Exercise objective:
Starting at the line of the material that has "Installer des plantes" and ending after the line that has "lâche oblige à", copy those lines again with "mercure" substituted for "thermomètre" and everything else left as it is.

Dataset records:

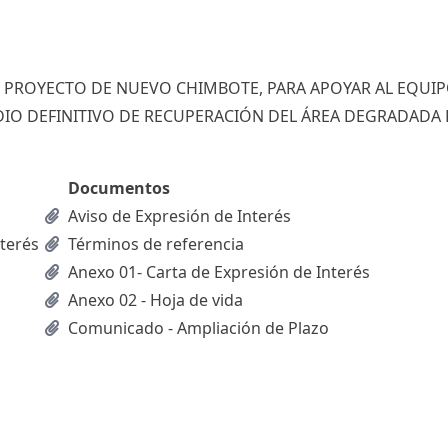
L PROYECTO DE NUEVO CHIMBOTE, PARA APOYAR AL EQUIP
UDIO DEFINITIVO DE RECUPERACIÓN DEL ÁREA DEGRADADA
Documentos
Aviso de Expresión de Interés
nterés
Términos de referencia
Anexo 01- Carta de Expresión de Interés
Anexo 02 - Hoja de vida
Comunicado - Ampliación de Plazo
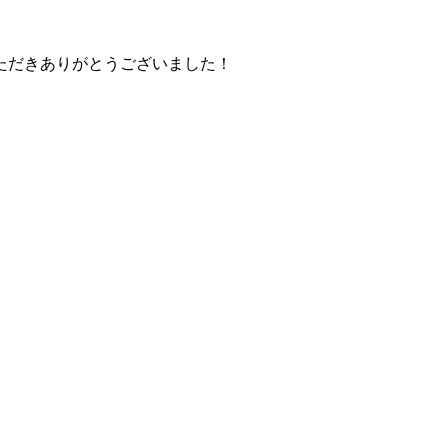
ただきありがとうございました！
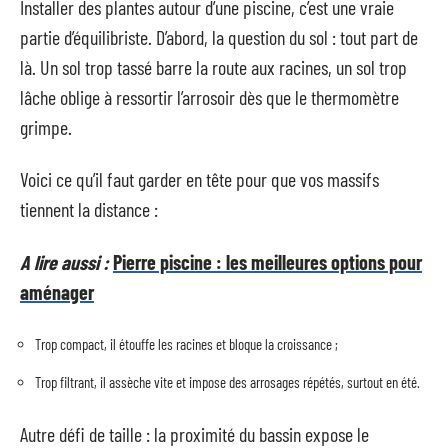
Installer des plantes autour d’une piscine, c’est une vraie
partie d’équilibriste. D’abord, la question du sol : tout part de
là. Un sol trop tassé barre la route aux racines, un sol trop
lâche oblige à ressortir l’arrosoir dès que le thermomètre
grimpe.
Voici ce qu’il faut garder en tête pour que vos massifs
tiennent la distance :
A lire aussi :
Pierre piscine : les meilleures options pour
aménager
Trop compact, il étouffe les racines et bloque la croissance ;
Trop filtrant, il assèche vite et impose des arrosages répétés, surtout en été.
Autre défi de taille : la proximité du bassin expose le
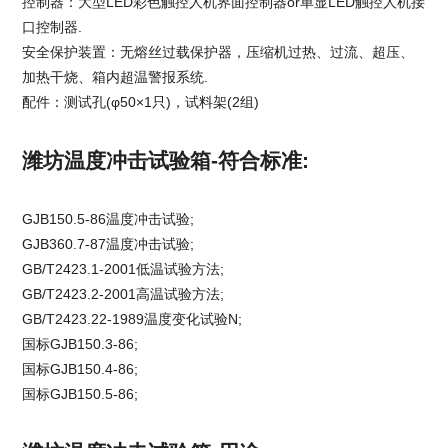
控制器：大型LED彩色触控人机界面控制器or单显LED触控人机接
口控制器.
安全保护装置：无熔丝过载保护器，压缩机过热、过流、超压、
加热干烧、箱内超温警报系统.
配件：测试孔(φ50×1只)，试料架(2组)
潍坊温度冲击试验箱-符合标准:
GJB150.5-86温度冲击试验;
GJB360.7-87温度冲击试验;
GB/T2423.1-2001低温试验方法;
GB/T2423.2-2001高温试验方法;
GB/T2423.22-1989温度变化试验N;
国标GJB150.3-86;
国标GJB150.4-86;
国标GJB150.5-86;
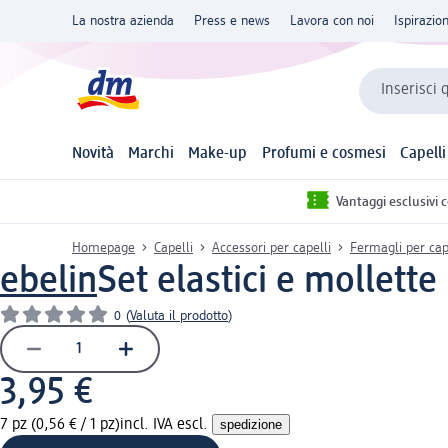
La nostra azienda
Press e news
Lavora con noi
Ispirazio
Inserisci 
Novità
Marchi
Make-up
Profumi e cosmesi
Capelli
Vantaggi esclusivi 
Homepage
Capelli
Accessori per capelli
Fermagli per cap
ebelin
Set elastici e mollette
0
(
Valuta il prodotto
)
3,95 €
7 pz (0,56 € / 1 pz)
incl. IVA escl.
spedizione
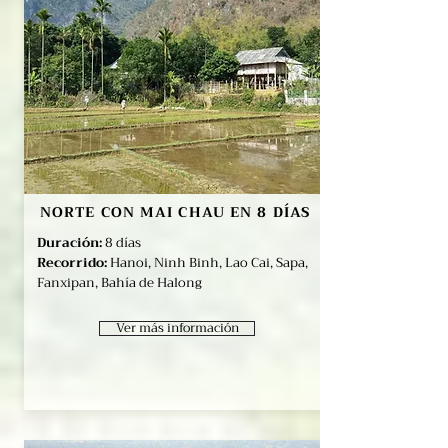
NORTE CON MAI CHAU EN 8 DÍAS
Duración:
8 días
Recorrido:
Hanoi, Ninh Binh, Lao Cai, Sapa,
Fanxipan, Bahía de Halong
Ver más información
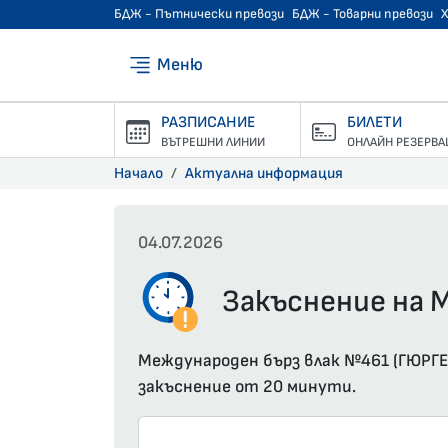
БДЖ - Пътнически превози
БДЖ - Товарни превози
Меню
РАЗПИСАНИЕ
БИЛЕТИ
ВЪТРЕШНИ ЛИНИИ
ОНЛАЙН РЕЗЕРВА
Начало
Актуална информация
04.07.2026
Закъснение на М
Международен бърз влак №461 (ГЮРГЕВ
закъснение от 20 минути.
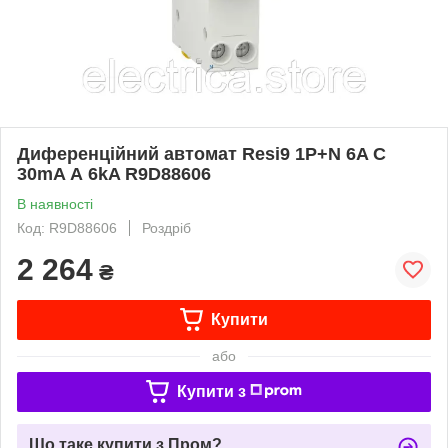
Диференційний автомат Resi9 1P+N 6A C
30mA А 6kA R9D88606
В наявності
Код: R9D88606
Роздріб
2 264
₴
Купити
або
Купити з
Що таке купити з Пром?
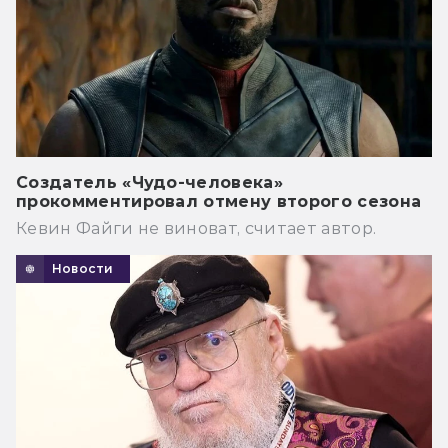
Создатель «Чудо-человека»
прокомментировал отмену второго сезона
Кевин Файги не виноват, считает автор.
Новости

Output of the task:
Installer des plantes autour d’une piscine, c’est une vraie
partie d’équilibriste. D’abord, la question du sol : tout part de
là. Un sol trop tassé barre la route aux racines, un sol trop
lâche oblige à ressortir l’arrosoir dès que le mercure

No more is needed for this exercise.